Project: Research project

Project Details


AST 0098416


Gamma ray bursts (GRBs) and the active nuclei of galaxies (AGNs) outshine every other gamma-ray source in the sky. GRB are stellar remnants thought to be powered by black holes with masses several times the mass of the sun, which, in a few seconds, emit as much energy as our entire Milky Way does in a hundred years. However, it is not understood what kinds of stars give rise to these events, nor what is the exact mechanism whereby they produce gamma-rays, neutrinos and charged cosmic rays, nor how frequently or how far back in time they occur. AGNs, on the other hand, are suspected of harboring giant black holes, more massive than millions of suns, and are known to accelerate jets of electrons, which produce radio waves, light and ultra-high energy gamma rays. However, it is unclear if these jets also contain protons and neutrons, like some giant neutron gun, which would also entail highly penetrating neutrinos. Both ultra-high energy protons and neutrinos are targets for giant cosmic ray and neutrino telescopes being built by NSF in Argentina and in the South Pole, which will probe energies millions of times higher than any ever achieved in Earth laboratories. This is uncharted territory, and we need to know the theoretical ranges of possible results. A comparison of theoretical models with these experiments is imperative, in order to test the validity of current ideas (or the need for new ones) about how our Universe functions. This project will identify key features distinguishing different conceptions, which will allow an optimization of the design of planned experiments, and the testing of the various competing theories.

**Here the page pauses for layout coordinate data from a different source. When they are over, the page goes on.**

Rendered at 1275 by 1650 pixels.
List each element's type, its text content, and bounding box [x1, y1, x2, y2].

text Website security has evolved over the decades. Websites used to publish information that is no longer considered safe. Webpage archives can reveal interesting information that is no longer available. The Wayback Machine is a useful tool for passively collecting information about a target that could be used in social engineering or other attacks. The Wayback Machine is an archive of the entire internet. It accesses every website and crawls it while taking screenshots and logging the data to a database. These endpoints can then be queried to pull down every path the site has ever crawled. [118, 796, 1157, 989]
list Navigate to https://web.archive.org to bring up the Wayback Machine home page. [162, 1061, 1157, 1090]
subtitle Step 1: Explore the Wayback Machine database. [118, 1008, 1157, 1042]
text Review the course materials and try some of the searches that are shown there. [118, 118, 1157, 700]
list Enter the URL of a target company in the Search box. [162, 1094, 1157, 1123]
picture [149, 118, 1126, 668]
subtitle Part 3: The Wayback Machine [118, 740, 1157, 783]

The results would have far-reaching consequences for a range of questions in astrophysics, including how far into the cosmic past can we peer, what is the total energy content of the Universe, and are the laws of physics different or not at these higher energies and earlier times in the age of the Universe Funding for this project was provided by the NSF program for Extragalactic Astronomy & Cosmology (AST/EXC).